Work item — Where the string "assign" occurs in a line of the entries below, copy that line.

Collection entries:
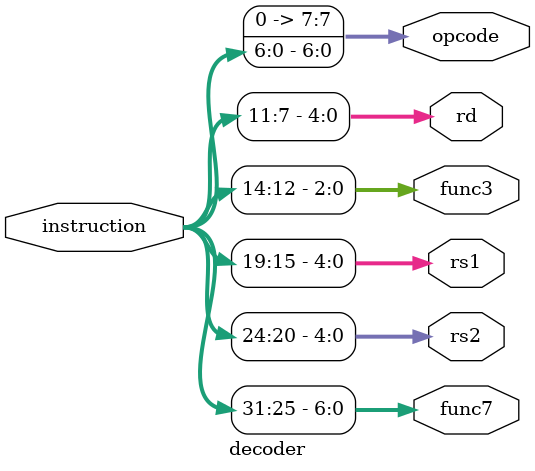
<source format=v>
module decoder(
    input [31:0] instruction,
    output [6:0]func7,
    output [4:0] rs2,
    output [4:0] rs1,
    output [2:0] func3,
    output [4:0] rd,
    output [7:0] opcode
);

assign func7 = instruction[31:25];
assign rs2 = instruction[24:20];
assign rs1 = instruction[19:15];
assign func3 = instruction[14:12];
assign rd = instruction[11:7];
assign opcode = instruction[6:0];

endmodule
</source>
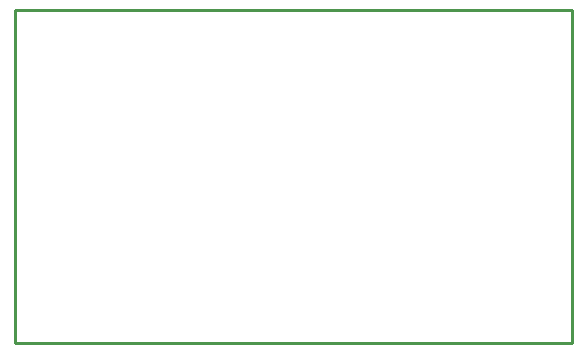
<source format=gko>
G04 Layer: BoardOutline*
G04 EasyEDA v6.4.5, 2020-09-09T10:55:23+00:00*
G04 9ae0df8139264758ba9d87524d1a2e77,b97ca10cbf7f413284ca0e80e24dcd20,10*
G04 Gerber Generator version 0.2*
G04 Scale: 100 percent, Rotated: No, Reflected: No *
G04 Dimensions in inches *
G04 leading zeros omitted , absolute positions ,2 integer and 4 decimal *
%FSLAX24Y24*%
%MOIN*%
G90*
G70D02*

%ADD10C,0.010000*%
G54D10*
G01X0Y9950D02*
G01X0Y11100D01*
G01X18550Y11100D01*
G01X18550Y0D01*
G01X0Y0D01*
G01X0Y9950D01*

%LPD*%
M00*
M02*

</source>
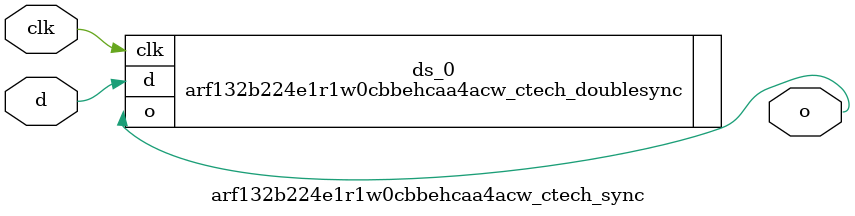
<source format=sv>

`ifndef ARF132B224E1R1W0CBBEHCAA4ACW_CTECH_SYNC_SV
`define ARF132B224E1R1W0CBBEHCAA4ACW_CTECH_SYNC_SV

module arf132b224e1r1w0cbbehcaa4acw_ctech_sync (
  input  logic  clk,
  input  logic  d,

  output logic  o
);

  arf132b224e1r1w0cbbehcaa4acw_ctech_doublesync ds_0 (.o(o), .d(d), .clk(clk));

endmodule // arf132b224e1r1w0cbbehcaa4acw_ctech_sync

`endif // ARF132B224E1R1W0CBBEHCAA4ACW_CTECH_SYNC_SV
</source>
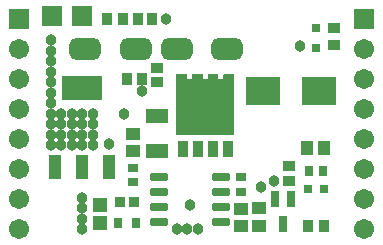
<source format=gts>
%FSTAX23Y23*%
%MOIN*%
%SFA1B1*%

%IPPOS*%
%AMD43*
4,1,8,-0.028600,0.008900,-0.028600,-0.008900,-0.022700,-0.014800,0.022700,-0.014800,0.028600,-0.008900,0.028600,0.008900,0.022700,0.014800,-0.022700,0.014800,-0.028600,0.008900,0.0*
1,1,0.011900,-0.022700,0.008900*
1,1,0.011900,-0.022700,-0.008900*
1,1,0.011900,0.022700,-0.008900*
1,1,0.011900,0.022700,0.008900*
%
%AMD59*
4,1,8,-0.032000,-0.035700,0.032000,-0.035700,0.051800,-0.015800,0.051800,0.015800,0.032000,0.035700,-0.032000,0.035700,-0.051800,0.015800,-0.051800,-0.015800,-0.032000,-0.035700,0.0*
1,1,0.039700,-0.032000,-0.015800*
1,1,0.039700,0.032000,-0.015800*
1,1,0.039700,0.032000,0.015800*
1,1,0.039700,-0.032000,0.015800*
%
%ADD16R,0.031500X0.031500*%
%ADD35R,0.035430X0.029530*%
%ADD36R,0.031750X0.034180*%
%ADD37R,0.031500X0.035430*%
%ADD38R,0.031970X0.029850*%
%ADD39R,0.029850X0.031970*%
%ADD40R,0.027560X0.025590*%
%ADD41R,0.114300X0.094610*%
%ADD42R,0.043430X0.035560*%
G04~CAMADD=43~8~0.0~0.0~296.5~572.1~59.5~0.0~15~0.0~0.0~0.0~0.0~0~0.0~0.0~0.0~0.0~0~0.0~0.0~0.0~90.0~572.0~296.0*
%ADD43D43*%
%ADD44R,0.043430X0.082800*%
%ADD45R,0.133980X0.082800*%
%ADD46R,0.068000X0.068000*%
%ADD47R,0.068000X0.068000*%
%ADD48R,0.041470X0.037530*%
%ADD49R,0.047370X0.039500*%
%ADD50R,0.037530X0.041470*%
%ADD51R,0.049340X0.043430*%
%ADD52R,0.074140X0.047370*%
%ADD53R,0.035560X0.041470*%
%ADD54R,0.045400X0.045400*%
%ADD55R,0.041470X0.035560*%
%ADD56R,0.043430X0.049340*%
%ADD57R,0.027690X0.057210*%
%ADD58R,0.033590X0.055240*%
G04~CAMADD=59~8~0.0~0.0~1036.7~713.9~198.5~0.0~15~0.0~0.0~0.0~0.0~0~0.0~0.0~0.0~0.0~0~0.0~0.0~0.0~180.0~1036.0~713.0*
%ADD59D59*%
%ADD60R,0.067060X0.067060*%
%ADD61C,0.067060*%
%ADD62C,0.038000*%
%LNboost-shield-v2-1*%
%LPD*%
G36*
X00764Y00568D02*
X00764Y00568D01*
X00765Y00568*
X00765Y00568*
X00765Y00568*
X00766Y00567*
X00766Y00567*
X00766Y00566*
X00767Y00566*
X00767Y00565*
X00767Y00565*
X00767Y00564*
Y00545*
Y00367*
X00767Y00367*
X00767Y00366*
X00767Y00366*
X00766Y00365*
X00766Y00365*
X00766Y00365*
X00765Y00364*
X00765Y00364*
X00765Y00364*
X00764Y00364*
X00764Y00364*
X00763Y00363*
X00578*
X00577Y00364*
X00577Y00364*
X00576Y00364*
X00576Y00364*
X00576Y00364*
X00575Y00365*
X00575Y00365*
X00575Y00365*
X00574Y00366*
X00574Y00366*
X00574Y00367*
X00574Y00367*
Y00545*
Y00564*
X00574Y00565*
X00574Y00565*
X00574Y00566*
X00575Y00566*
X00575Y00567*
X00575Y00567*
X00576Y00568*
X00576Y00568*
X00576Y00568*
X00577Y00568*
X00577Y00568*
X00578Y00568*
X00606*
X00606Y00568*
X00607Y00568*
X00607Y00568*
X00608Y00568*
X00608Y00568*
X00608Y00567*
X00609Y00567*
X00609Y00566*
X00609Y00566*
X00609Y00565*
X0061Y00565*
X0061Y00564*
Y00549*
X00627*
Y00564*
X00627Y00565*
X00627Y00565*
X00627Y00566*
X00627Y00566*
X00627Y00567*
X00628Y00567*
X00628Y00568*
X00629Y00568*
X00629Y00568*
X0063Y00568*
X0063Y00568*
X00631Y00568*
X00658*
X00659Y00568*
X00659Y00568*
X0066Y00568*
X0066Y00568*
X00661Y00568*
X00661Y00567*
X00661Y00567*
X00662Y00566*
X00662Y00566*
X00662Y00565*
X00662Y00565*
X00662Y00564*
Y00549*
X00679*
Y00564*
X00679Y00565*
X00679Y00565*
X00679Y00566*
X00679Y00566*
X0068Y00567*
X0068Y00567*
X0068Y00568*
X00681Y00568*
X00681Y00568*
X00682Y00568*
X00682Y00568*
X00683Y00568*
X0071*
X00711Y00568*
X00712Y00568*
X00712Y00568*
X00712Y00568*
X00713Y00568*
X00713Y00567*
X00714Y00567*
X00714Y00566*
X00714Y00566*
X00714Y00565*
X00714Y00565*
X00714Y00564*
Y00549*
X00731*
Y00564*
X00731Y00565*
X00732Y00565*
X00732Y00566*
X00732Y00566*
X00732Y00567*
X00733Y00567*
X00733Y00568*
X00733Y00568*
X00734Y00568*
X00734Y00568*
X00735Y00568*
X00735Y00568*
X00763*
X00764Y00568*
G37*
G54D16*
X0104Y00655D03*
Y0072D03*
G54D35*
X0043Y00206D03*
Y00253D03*
G54D36*
X00385Y0014D03*
X00434D03*
G54D37*
X0038Y0007D03*
X00439D03*
G54D38*
X0079Y00224D03*
Y00175D03*
G54D39*
X01064Y00245D03*
X01015D03*
G54D40*
X01065Y00185D03*
X01014D03*
G54D41*
X0105Y0051D03*
X00864D03*
G54D42*
X011Y0072D03*
Y00664D03*
G54D43*
X00723Y00075D03*
Y00125D03*
Y00175D03*
Y00225D03*
X00516Y00075D03*
Y00125D03*
Y00175D03*
Y00225D03*
G54D44*
X00169Y00256D03*
X0026D03*
X0035D03*
G54D45*
X0026Y0052D03*
G54D46*
X0026Y0076D03*
G54D47*
X0016Y0076D03*
G54D48*
X0095Y00261D03*
Y0021D03*
G54D49*
X0085Y00119D03*
Y0006D03*
G54D50*
X01014Y0006D03*
X01065D03*
X00395Y0075D03*
X00344D03*
G54D51*
X0079Y00061D03*
Y00118D03*
X0043Y00312D03*
Y00367D03*
G54D52*
X0051Y00312D03*
Y00427D03*
G54D53*
X0041Y0055D03*
X0046D03*
X00492Y0075D03*
X00447D03*
G54D54*
X0032Y0007D03*
Y00129D03*
G54D55*
X0051Y00542D03*
Y00587D03*
G54D56*
X0101Y0032D03*
X01067D03*
G54D57*
X0093Y00067D03*
X00904Y00152D03*
X00955D03*
G54D58*
X00592Y0054D03*
X00645D03*
X00697D03*
X0075D03*
X00746Y00318D03*
X00696D03*
X00646D03*
X00596D03*
G54D59*
X0044Y0065D03*
X00271D03*
X00744D03*
X00575D03*
G54D60*
X012Y0075D03*
X0005D03*
G54D61*
X012Y0065D03*
Y0055D03*
Y0045D03*
Y0035D03*
Y0025D03*
Y0015D03*
Y0005D03*
X0005D03*
Y0015D03*
Y0025D03*
Y0035D03*
Y0045D03*
Y0055D03*
Y0065D03*
G54D62*
X00985Y0066D03*
X0035Y00335D03*
X009Y0021D03*
X004Y00435D03*
X00575Y0005D03*
X00645D03*
X00225Y00435D03*
X00855Y0019D03*
X00225Y00365D03*
X00155Y00645D03*
Y00575D03*
Y0068D03*
X00295Y0033D03*
Y004D03*
X0019Y00435D03*
X0026Y00155D03*
X0019Y004D03*
X00155Y0033D03*
Y004D03*
X0026D03*
Y00085D03*
X00155Y00365D03*
X0019D03*
X0026Y00435D03*
X00155Y00505D03*
X00225Y004D03*
X00155Y0047D03*
Y0061D03*
X00225Y0033D03*
X00295Y00435D03*
X00155D03*
X0061Y0005D03*
X0026D03*
Y0012D03*
Y0033D03*
Y00365D03*
X00295D03*
X0019Y0033D03*
X0054Y0075D03*
X00155Y0054D03*
X0046Y00511D03*
X0062Y0013D03*
M02*
</source>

Answer box —
assign func7 = instruction[31:25];
assign rs2 = instruction[24:20];
assign rs1 = instruction[19:15];
assign func3 = instruction[14:12];
assign rd = instruction[11:7];
assign opcode = instruction[6:0];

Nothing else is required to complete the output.